The package of measures announced by the Committee at its August meeting led to a greater than anticipated boost to UK asset prices. Short and long-term market interest rates fell notably following the announcement; corporate bond spreads narrowed, and issuance was strong; and equity prices rose. Since then, some of the falls in yields have reversed, driven by somewhat stronger-than-expected UK data and a generalised rise in global yields.
Many banks announced cuts in Standard Variable Rate and Tracker mortgage rates in line with the cut in Bank Rate. Deposit rates fell in August, although on average these falls were slightly smaller than the cut in Bank Rate. Fixed rates on new mortgage lending also fell.
Overall, while the evidence on the initial impact of the policy package is encouraging, the Committee will monitor closely changes in asset prices and in interest rates facing households and firms and their effect on economic activity.

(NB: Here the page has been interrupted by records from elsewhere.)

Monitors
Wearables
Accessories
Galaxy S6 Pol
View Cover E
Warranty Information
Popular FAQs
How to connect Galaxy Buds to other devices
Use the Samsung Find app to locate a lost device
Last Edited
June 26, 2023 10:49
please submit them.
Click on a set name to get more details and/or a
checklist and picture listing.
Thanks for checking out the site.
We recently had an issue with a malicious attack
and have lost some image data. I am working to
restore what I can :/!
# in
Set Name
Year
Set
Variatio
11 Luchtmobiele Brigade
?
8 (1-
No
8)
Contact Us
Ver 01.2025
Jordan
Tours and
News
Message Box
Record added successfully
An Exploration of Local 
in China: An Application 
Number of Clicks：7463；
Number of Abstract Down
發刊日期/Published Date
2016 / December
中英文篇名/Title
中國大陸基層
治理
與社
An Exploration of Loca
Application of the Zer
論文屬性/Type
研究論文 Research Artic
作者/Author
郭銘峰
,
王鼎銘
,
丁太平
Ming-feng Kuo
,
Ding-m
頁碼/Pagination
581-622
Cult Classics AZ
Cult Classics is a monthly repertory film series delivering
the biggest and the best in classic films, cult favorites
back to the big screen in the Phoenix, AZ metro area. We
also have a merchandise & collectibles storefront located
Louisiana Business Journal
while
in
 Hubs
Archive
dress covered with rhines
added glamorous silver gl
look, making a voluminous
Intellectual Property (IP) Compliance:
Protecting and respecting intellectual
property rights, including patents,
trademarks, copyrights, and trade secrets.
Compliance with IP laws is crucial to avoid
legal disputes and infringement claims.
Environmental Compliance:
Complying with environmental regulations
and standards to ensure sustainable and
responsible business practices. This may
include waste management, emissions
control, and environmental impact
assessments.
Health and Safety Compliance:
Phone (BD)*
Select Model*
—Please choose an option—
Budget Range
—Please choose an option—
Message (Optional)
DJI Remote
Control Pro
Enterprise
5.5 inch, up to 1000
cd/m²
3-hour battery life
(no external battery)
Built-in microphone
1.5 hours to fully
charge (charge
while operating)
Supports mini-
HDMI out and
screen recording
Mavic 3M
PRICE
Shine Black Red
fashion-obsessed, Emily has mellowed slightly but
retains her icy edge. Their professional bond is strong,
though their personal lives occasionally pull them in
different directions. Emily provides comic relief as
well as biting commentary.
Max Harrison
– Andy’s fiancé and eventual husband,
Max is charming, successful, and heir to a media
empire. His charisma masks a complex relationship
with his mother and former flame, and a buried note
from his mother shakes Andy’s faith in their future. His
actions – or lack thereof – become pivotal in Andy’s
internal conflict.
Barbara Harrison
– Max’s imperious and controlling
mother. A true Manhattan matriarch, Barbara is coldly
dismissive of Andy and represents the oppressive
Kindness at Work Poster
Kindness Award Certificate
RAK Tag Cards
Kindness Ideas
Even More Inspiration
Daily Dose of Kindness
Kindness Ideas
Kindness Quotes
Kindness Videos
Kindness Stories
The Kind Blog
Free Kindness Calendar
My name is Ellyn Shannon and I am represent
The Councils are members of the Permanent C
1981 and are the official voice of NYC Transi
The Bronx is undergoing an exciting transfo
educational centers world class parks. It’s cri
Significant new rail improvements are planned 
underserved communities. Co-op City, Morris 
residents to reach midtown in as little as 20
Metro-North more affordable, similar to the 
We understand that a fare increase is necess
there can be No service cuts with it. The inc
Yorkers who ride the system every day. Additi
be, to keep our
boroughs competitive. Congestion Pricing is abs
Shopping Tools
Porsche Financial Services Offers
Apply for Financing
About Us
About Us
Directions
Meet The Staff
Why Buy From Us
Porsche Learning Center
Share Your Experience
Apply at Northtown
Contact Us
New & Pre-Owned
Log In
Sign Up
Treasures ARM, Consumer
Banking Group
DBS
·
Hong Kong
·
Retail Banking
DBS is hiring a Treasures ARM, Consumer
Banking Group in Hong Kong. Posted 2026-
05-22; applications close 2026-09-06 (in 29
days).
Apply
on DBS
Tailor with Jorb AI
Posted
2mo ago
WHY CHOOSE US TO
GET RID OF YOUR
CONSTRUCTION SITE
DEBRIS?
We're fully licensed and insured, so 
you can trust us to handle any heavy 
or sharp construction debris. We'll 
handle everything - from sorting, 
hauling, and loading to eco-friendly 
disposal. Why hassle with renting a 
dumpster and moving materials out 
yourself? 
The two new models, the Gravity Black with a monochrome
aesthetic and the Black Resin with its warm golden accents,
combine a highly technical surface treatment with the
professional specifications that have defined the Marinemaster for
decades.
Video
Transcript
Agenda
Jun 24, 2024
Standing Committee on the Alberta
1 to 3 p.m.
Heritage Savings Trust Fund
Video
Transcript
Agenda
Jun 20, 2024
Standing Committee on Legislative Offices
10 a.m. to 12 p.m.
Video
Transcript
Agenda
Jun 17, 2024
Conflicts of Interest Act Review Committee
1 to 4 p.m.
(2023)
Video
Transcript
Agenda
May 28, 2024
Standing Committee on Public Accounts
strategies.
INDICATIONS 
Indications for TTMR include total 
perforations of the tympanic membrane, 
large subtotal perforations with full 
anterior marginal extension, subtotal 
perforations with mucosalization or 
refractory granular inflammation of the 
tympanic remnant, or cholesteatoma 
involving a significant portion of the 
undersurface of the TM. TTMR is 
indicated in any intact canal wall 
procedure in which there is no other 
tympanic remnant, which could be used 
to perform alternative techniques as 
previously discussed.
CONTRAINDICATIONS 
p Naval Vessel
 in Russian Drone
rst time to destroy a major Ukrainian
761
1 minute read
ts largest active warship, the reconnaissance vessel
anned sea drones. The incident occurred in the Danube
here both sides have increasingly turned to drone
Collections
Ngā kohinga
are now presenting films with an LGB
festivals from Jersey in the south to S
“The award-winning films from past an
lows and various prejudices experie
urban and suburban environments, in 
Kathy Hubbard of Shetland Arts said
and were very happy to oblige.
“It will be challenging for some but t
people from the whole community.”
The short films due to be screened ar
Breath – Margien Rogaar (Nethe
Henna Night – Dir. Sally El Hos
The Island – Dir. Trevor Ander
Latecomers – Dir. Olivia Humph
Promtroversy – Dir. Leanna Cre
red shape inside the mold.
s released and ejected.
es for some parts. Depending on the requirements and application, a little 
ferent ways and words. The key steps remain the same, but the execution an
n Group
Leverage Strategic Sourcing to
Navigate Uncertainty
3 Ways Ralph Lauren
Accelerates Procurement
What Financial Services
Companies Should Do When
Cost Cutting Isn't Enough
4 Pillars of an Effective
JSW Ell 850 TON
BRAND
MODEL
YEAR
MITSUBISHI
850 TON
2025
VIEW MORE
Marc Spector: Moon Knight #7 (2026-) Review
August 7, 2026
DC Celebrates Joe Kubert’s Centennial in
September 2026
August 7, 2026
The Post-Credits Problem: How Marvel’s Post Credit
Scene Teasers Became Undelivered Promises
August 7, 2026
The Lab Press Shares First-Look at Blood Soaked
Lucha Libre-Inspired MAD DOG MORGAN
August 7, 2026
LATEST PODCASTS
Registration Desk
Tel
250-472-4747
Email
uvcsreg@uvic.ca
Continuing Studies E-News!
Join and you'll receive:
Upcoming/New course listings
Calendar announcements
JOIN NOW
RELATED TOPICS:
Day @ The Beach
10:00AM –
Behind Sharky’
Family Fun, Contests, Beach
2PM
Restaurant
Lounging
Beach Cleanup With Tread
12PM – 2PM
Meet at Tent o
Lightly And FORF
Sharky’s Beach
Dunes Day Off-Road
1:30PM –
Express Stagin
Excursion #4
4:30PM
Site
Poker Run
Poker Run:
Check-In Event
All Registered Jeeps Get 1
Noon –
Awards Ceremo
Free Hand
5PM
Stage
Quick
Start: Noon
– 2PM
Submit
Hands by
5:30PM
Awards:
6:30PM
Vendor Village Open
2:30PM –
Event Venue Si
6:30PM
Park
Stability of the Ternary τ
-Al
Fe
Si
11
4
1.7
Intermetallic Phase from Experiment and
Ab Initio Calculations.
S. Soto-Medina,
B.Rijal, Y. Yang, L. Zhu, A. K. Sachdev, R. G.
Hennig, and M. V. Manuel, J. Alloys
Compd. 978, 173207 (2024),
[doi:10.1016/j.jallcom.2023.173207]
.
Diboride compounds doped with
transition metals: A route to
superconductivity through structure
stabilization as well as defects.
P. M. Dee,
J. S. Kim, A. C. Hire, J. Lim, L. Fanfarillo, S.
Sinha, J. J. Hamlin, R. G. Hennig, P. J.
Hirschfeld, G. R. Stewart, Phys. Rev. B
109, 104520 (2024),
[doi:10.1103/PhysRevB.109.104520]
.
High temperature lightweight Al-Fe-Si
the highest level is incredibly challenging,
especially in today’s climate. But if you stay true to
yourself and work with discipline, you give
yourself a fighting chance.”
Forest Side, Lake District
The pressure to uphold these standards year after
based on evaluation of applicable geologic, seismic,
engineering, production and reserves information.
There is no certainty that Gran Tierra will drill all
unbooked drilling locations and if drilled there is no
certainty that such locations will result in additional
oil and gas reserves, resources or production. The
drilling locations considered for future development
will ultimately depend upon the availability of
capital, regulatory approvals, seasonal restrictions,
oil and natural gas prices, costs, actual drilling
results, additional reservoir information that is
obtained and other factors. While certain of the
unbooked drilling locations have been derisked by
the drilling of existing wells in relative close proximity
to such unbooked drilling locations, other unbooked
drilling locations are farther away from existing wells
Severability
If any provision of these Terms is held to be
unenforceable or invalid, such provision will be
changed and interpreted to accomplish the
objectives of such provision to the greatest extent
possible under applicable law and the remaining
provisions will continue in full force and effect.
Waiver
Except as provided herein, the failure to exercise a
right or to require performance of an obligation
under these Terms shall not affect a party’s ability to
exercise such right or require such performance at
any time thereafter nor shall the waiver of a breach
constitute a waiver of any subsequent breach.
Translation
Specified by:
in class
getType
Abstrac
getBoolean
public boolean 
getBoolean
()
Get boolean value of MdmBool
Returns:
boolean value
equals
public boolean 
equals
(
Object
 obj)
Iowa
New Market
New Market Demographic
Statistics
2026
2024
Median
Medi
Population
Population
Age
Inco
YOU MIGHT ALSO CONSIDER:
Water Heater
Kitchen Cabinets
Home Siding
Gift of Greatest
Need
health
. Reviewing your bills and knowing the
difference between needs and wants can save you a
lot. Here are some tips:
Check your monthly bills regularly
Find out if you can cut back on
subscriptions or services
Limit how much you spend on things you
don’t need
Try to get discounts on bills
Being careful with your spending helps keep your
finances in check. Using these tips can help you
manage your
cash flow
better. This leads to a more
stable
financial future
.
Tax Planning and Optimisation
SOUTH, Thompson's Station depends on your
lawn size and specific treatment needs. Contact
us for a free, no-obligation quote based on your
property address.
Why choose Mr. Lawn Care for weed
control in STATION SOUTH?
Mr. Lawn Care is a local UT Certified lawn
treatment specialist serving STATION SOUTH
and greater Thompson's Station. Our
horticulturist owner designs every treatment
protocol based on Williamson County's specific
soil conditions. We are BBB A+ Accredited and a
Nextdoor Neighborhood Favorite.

The MPC set out its most recent detailed assessment of the economic outlook in the August Inflation Report. Based on the data available at that time, the Committee judged that the UK economy was likely to see little growth in the second half of 2016. In light of the tendency for survey indicators to overreact to unexpected events, the Committee expected some bounce-back in surveys of business and consumer sentiment following the sharp falls in the immediate aftermath of the vote to leave the European Union. Nevertheless, since the August Inflation Report, a number of indicators of near-term economic activity have been somewhat stronger than expected. The Committee now expect less of a slowing in UK GDP growth in the second half of 2016.
It was more difficult to draw a strong inference from these data about the Committee’s projections for 2017 and beyond. Moreover, there had been no new information since the August Inflation Report relevant for longer-term prospects for the UK economy.
In the August Inflation Report, the Committee judged that some parts of the economy would be more sensitive than others to heightened uncertainty. Business and housing investment were expected to decline in the second half of 2016, while consumption growth was expected to slow more gradually, alongside households’ real disposable incomes. While most business investment intentions surveys weakened further since the August Inflation Report, the near-term outlook for the housing market is less negative than expected and the indicators of consumption have been a little stronger than expected. Overall, these data remain consistent with the Committee’s judgement in the August Inflation Report that business spending would slow more sharply than consumer spending in response to the uncertainty associated with the United Kingdom’s vote to leave the European Union.
Data on global economic activity have generally been in line with the Committee’s August Inflation Report projections, with growth in the United Kingdom’s major trading partners expected to continue at a modest pace over the next three years.
Twelve-month CPI inflation remained at 0.6% in August, lower than projected at the time of the August Inflation Report, and well below the 2% inflation target. As the unusually large drags from energy and food prices attenuate, CPI inflation is expected to rise to around its 2% target in the first half of 2017, consistent with the August Inflation Report, albeit with the projection a little lower over the remainder of 2016 than had been anticipated in August.
The Committee’s view of the contours of the economic outlook following the EU referendum had not changed. News on the near-term momentum of the UK economy had, however, been slightly to the upside relative to the August Inflation Report projections. The Committee will assess that news, along with other forthcoming indicators, during its November forecast round. If, in light of that full updated assessment, the outlook at that time is judged to be broadly consistent with the August Inflation Report projections, a majority of members expect to support a further cut in Bank Rate to its effective lower bound at one of the MPC’s forthcoming meetings during the course of this year. The MPC currently judges this bound to be close to, but a little above, zero.
Against that backdrop, at its meeting ending on 14 September, MPC members judged it appropriate to leave the stance of monetary policy unchanged.